Condos keeping red-hot real estate market stoked
CMHC housing outlook classifies Metro Vancouver as vulnerable to volatility
Derrick Penner
The Province
Metro Vancouver’s real estate market remains classified as highly vulnerable to volatility at the start of 2018 due to an overheating in condo sales in some corners and overvaluation of prices that continue to defy local fundamentals, the Canada Mortgage and Housing Corp. said Tuesday.
That was the conclusion of CMHC’s first-quarter housing market analysis that found conditions in Metro Vancouver have remained in a precarious position for the last six quarters.
“What we have in Vancouver as a region is a two-speed housing market,” said Eric Bond, CMHC’s regional market analyst. “The single-detached (home) is at one speed with more balanced market conditions and not as much price growth.”
“Now, really, it is attached properties, particularly condo markets, where we still have multiple offers, there is still strong price growth and limited (inventories) for sale.”
And that segment, Bond said, is being driven by first-time buyers scrambling to purchase units where prices are still within reach of their means.
For North Delta, buyers saw condo prices soar 53 per cent in the fourth-quarter compared with a year ago. In Surrey and Langley it was 34 per cent.
More broadly, the scramble for more affordable housing saw prices in the Fraser Valley shoot up 15 per cent by the end of 2017, compared with the same period a year ago.
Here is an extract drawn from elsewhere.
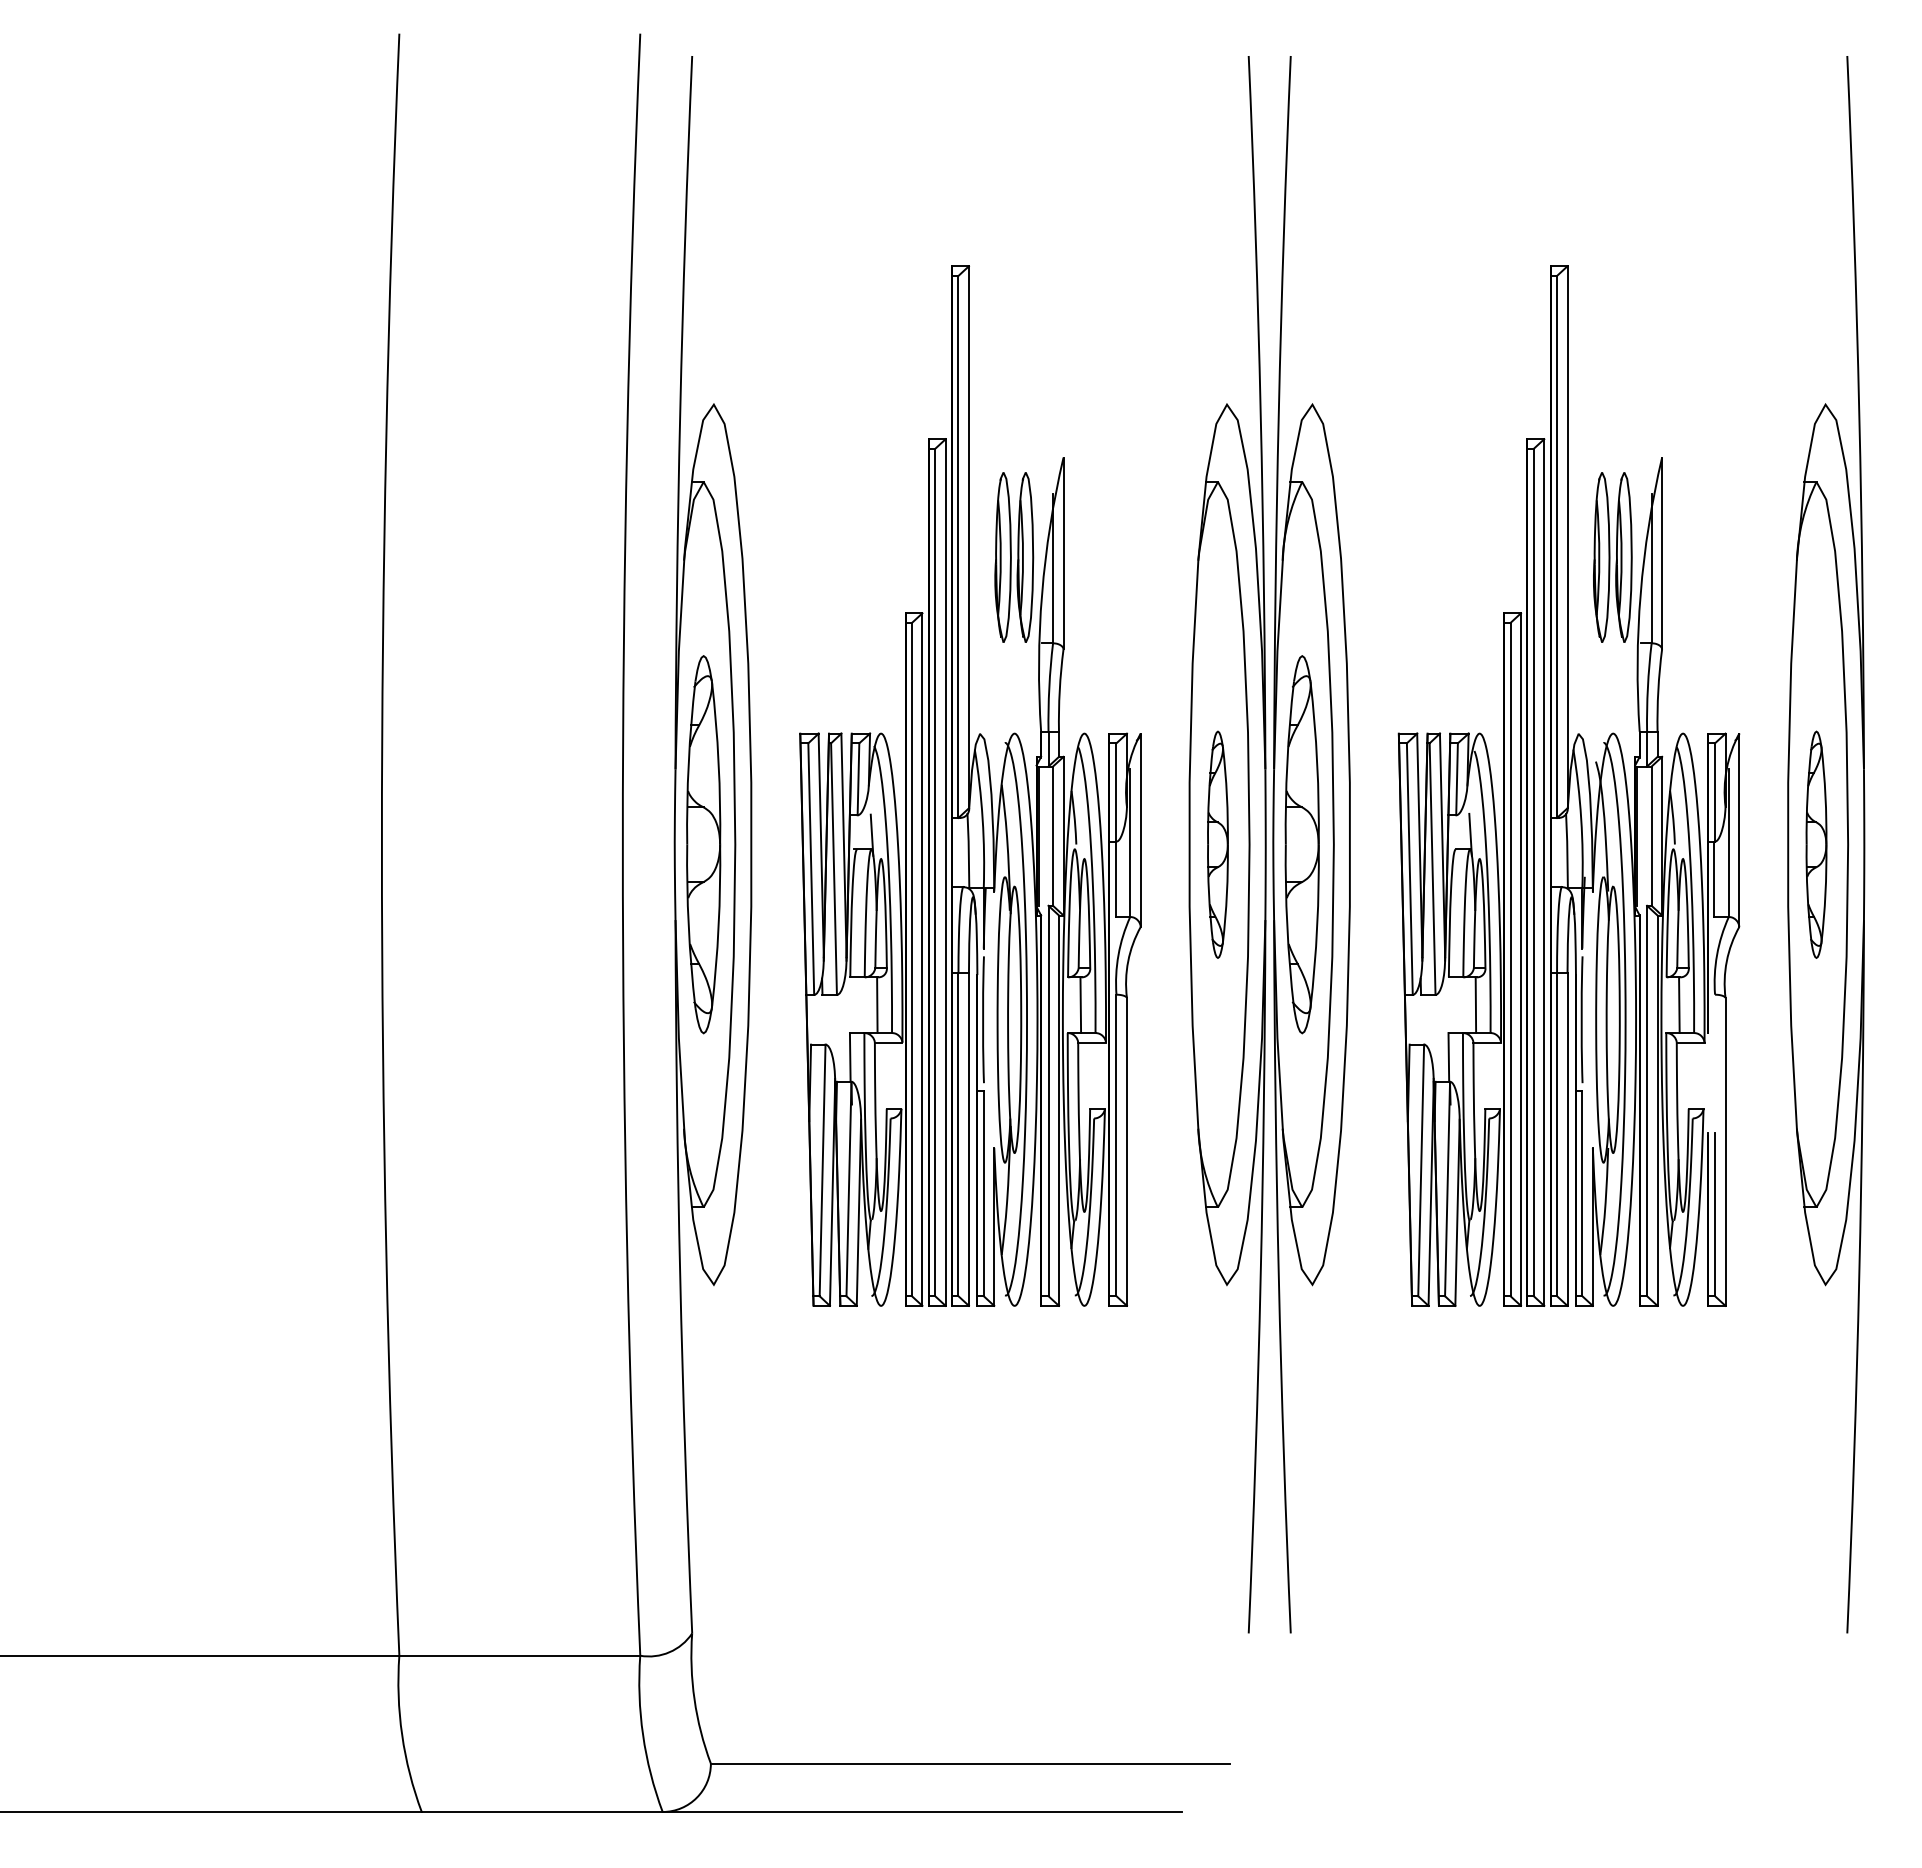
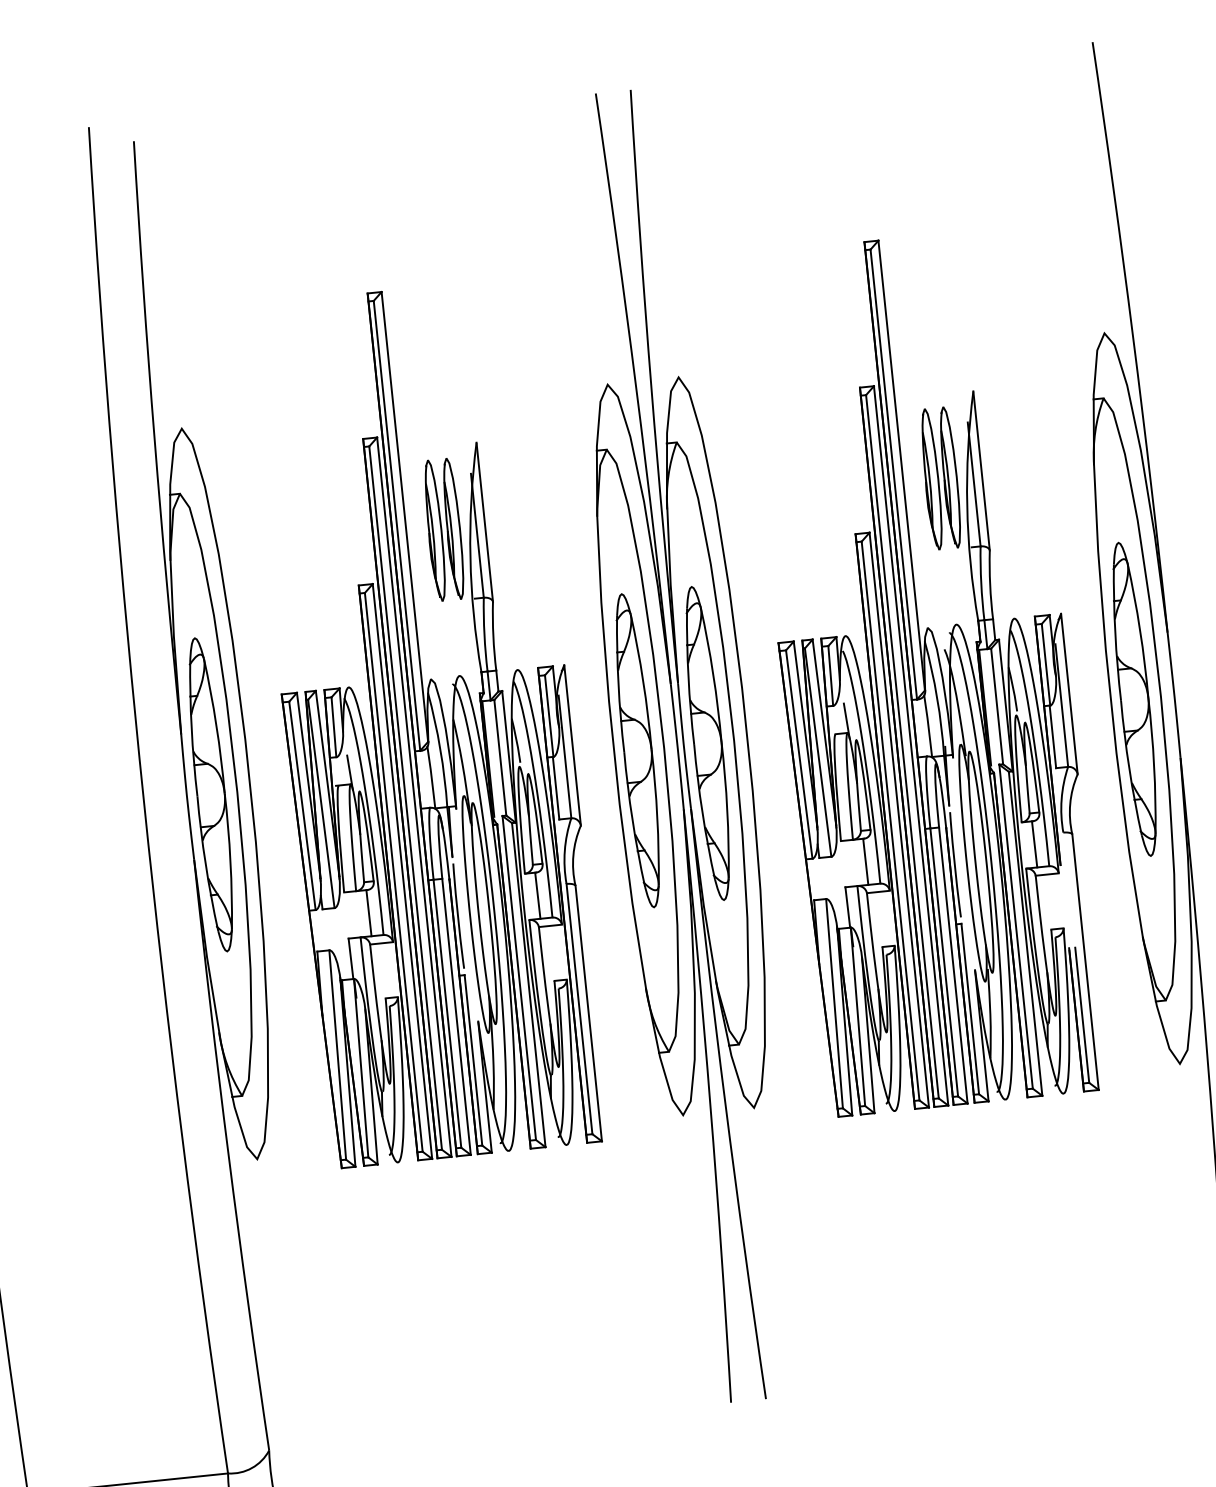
part: (1217, 844) -> (637, 750), size x1.67
part: (1816, 844) -> (1134, 699), size x1.67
By contrast, prices across the bulk of Metro Vancouver covered by the Real Estate Board of Greater Vancouver rose 10 per cent.
CMHC’s forecast does anticipate new mortgage rules that make it tougher for first-time buyers to qualify for loans will curb some demand in the market.
Bond said their forecast is for between 32,000 and 34,000 property sales in Metro Vancouver in 2018, compared with 37,000 in 2017, but a lack of inventory of homes for sale will continue to put pressure on prices in some segments.
The region saw record-setting new-home construction in 2016, the CMHC’s analysis shows, but builders still haven’t been able to keep up with demand keeping the number of new units available for sale low.
“Supply in the region has been fairly unresponsive to strong demand,” said CMHC chief economist Bob Duggan. “That’s what we’ve seen in Toronto and Vancouver.”
CMHC’s analysis also continued to track an issue with properties being over valued, prices that can’t be accounted for by local fundamentals such as income and population growth.
On that point, Bond said the data CMHC has to work with “is a bit thin” to determine where the wealth to make purchases is coming from, but the agency is starting to build a better picture.